-- Records for the exercise follows --

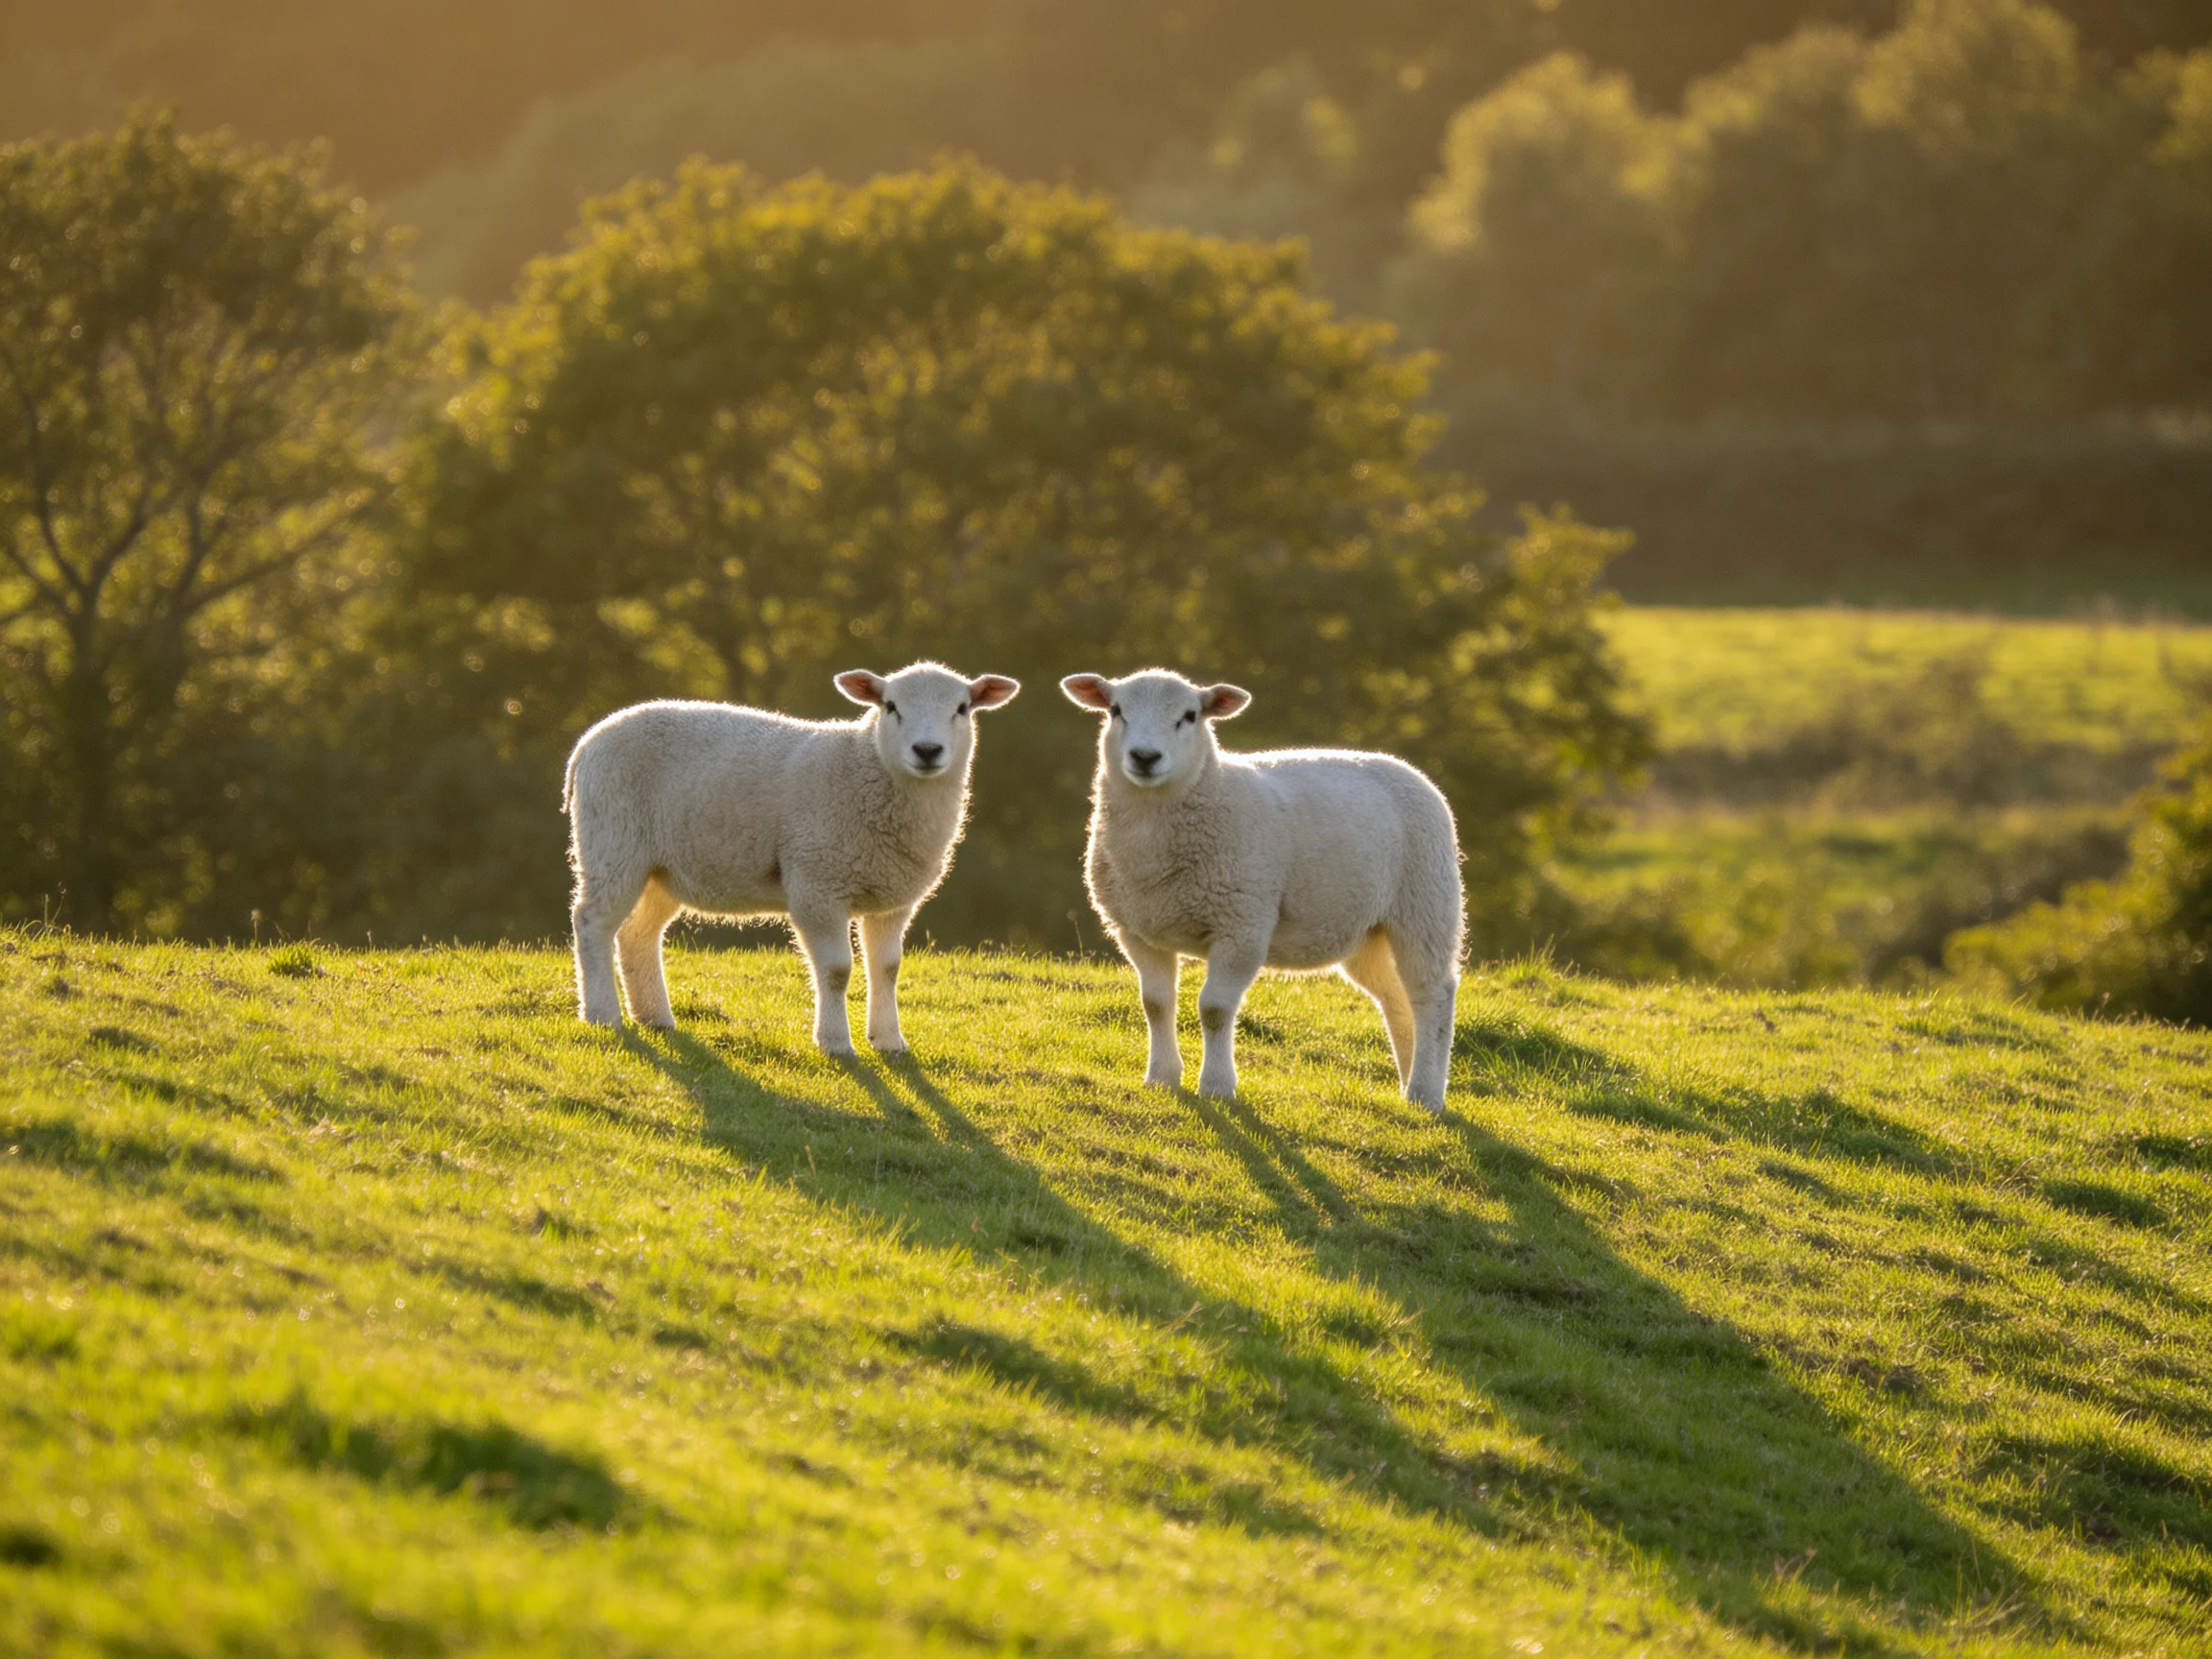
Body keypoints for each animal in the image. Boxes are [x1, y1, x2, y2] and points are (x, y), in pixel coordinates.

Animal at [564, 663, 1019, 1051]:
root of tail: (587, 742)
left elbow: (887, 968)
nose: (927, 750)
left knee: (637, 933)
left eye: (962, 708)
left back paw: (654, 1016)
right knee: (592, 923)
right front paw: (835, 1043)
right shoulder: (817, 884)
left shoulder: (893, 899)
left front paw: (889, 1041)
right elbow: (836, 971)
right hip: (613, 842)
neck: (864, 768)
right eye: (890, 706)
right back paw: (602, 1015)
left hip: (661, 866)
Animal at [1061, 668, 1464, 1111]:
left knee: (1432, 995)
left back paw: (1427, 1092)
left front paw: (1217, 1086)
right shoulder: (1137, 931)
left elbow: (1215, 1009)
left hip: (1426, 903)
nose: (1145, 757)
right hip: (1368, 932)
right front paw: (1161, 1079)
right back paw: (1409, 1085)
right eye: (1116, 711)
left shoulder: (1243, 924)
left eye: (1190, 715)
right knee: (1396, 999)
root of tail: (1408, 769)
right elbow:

-- Records for the exercise concluded --

Task instructions – With the pictures omitted, print each line of the data above precisely as given.

Answer space –
Body keypoints for each animal in the image. Boxes are [x1, y1, x2, y2] and points are (x, y), in pixel coordinates.

Animal at [564, 663, 1019, 1051]:
root of tail: (587, 742)
left elbow: (887, 968)
nose: (927, 750)
left knee: (637, 933)
left eye: (962, 708)
left back paw: (654, 1016)
right knee: (592, 923)
right front paw: (835, 1043)
right shoulder: (817, 884)
left shoulder: (893, 899)
left front paw: (889, 1041)
right elbow: (836, 971)
right hip: (613, 842)
neck: (864, 768)
right eye: (890, 706)
right back paw: (602, 1015)
left hip: (661, 866)
Animal at [1061, 668, 1464, 1111]:
left knee: (1432, 995)
left back paw: (1427, 1092)
left front paw: (1217, 1086)
right shoulder: (1137, 931)
left elbow: (1215, 1009)
left hip: (1426, 903)
nose: (1145, 757)
right hip: (1368, 932)
right front paw: (1161, 1079)
right back paw: (1409, 1085)
right eye: (1116, 711)
left shoulder: (1243, 924)
left eye: (1190, 715)
right knee: (1396, 999)
root of tail: (1408, 769)
right elbow:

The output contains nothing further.